→ **Aim of the task**:
Copy out precisely the lines from the start of the data through the line with "index mcp: (235, 230)", and keep pictures out of it.

Collected data
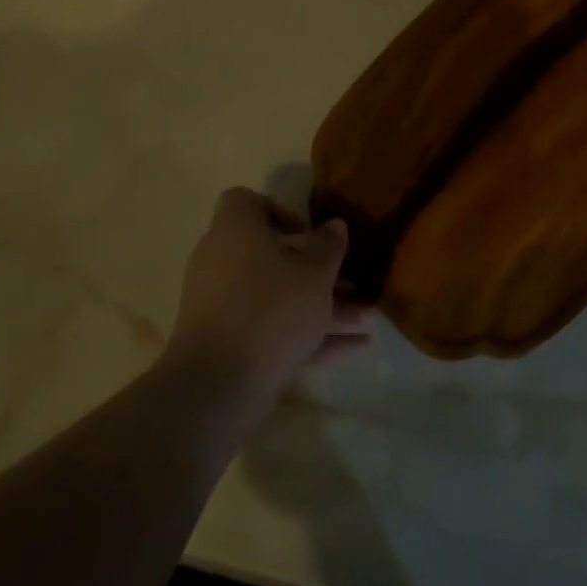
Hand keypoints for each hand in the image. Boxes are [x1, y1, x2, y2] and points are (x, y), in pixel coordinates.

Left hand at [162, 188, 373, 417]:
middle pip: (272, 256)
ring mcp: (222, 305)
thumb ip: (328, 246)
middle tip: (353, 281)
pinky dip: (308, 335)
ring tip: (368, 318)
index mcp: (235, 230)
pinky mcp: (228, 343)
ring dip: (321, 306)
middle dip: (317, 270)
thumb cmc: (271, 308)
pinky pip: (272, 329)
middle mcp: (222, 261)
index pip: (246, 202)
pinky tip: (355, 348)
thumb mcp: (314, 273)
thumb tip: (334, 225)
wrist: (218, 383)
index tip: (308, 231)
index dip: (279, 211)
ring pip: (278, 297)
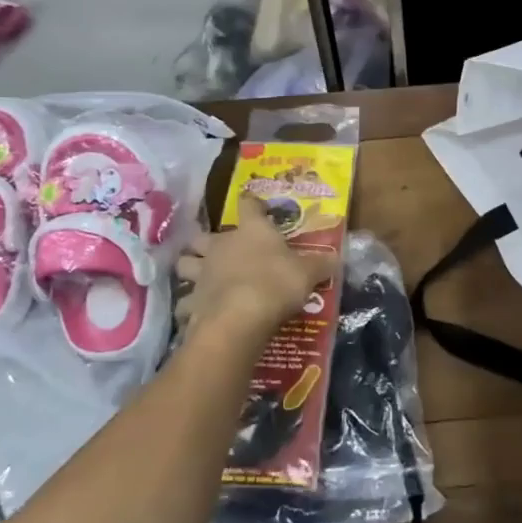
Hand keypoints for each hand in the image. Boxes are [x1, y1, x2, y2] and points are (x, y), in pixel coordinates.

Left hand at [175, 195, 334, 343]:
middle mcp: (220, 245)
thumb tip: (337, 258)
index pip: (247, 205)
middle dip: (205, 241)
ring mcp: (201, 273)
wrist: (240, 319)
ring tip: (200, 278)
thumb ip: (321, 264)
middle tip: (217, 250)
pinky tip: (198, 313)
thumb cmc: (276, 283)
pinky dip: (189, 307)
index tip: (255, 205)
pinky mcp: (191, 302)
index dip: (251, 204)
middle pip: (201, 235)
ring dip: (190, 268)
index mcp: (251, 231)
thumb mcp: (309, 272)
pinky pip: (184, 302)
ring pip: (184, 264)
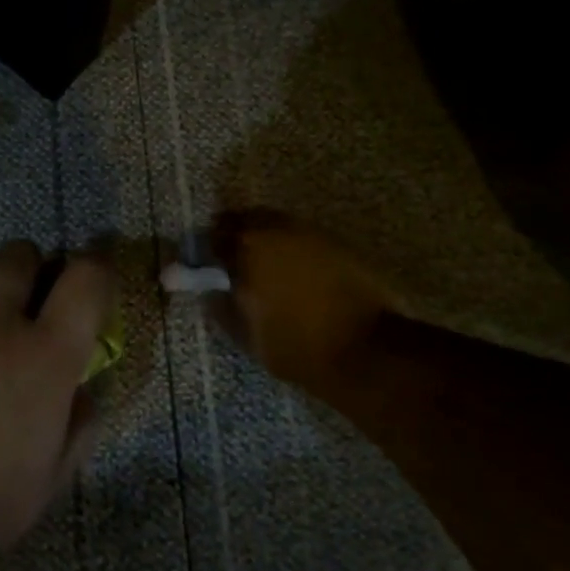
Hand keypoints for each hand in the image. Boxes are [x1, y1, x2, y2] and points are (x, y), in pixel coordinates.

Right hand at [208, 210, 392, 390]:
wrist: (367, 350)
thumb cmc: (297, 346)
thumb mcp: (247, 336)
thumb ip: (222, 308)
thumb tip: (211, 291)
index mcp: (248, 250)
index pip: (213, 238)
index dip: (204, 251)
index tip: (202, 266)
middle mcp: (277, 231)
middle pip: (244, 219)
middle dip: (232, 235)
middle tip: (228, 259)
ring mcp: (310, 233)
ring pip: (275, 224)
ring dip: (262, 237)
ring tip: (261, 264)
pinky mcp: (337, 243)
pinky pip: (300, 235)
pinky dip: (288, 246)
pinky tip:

→ **Finished exercise**:
Hand keypoints for each hand in the image. Boxes are [x1, y1, x2, y2] and points are (x, y), in pixel coordinates.

Left hand at [162, 188, 373, 417]:
middle pip: (272, 256)
ring mcp: (222, 305)
thumb ip: (328, 246)
middle tip: (353, 281)
pinky dip: (308, 335)
ring tip: (368, 318)
index mcp: (235, 230)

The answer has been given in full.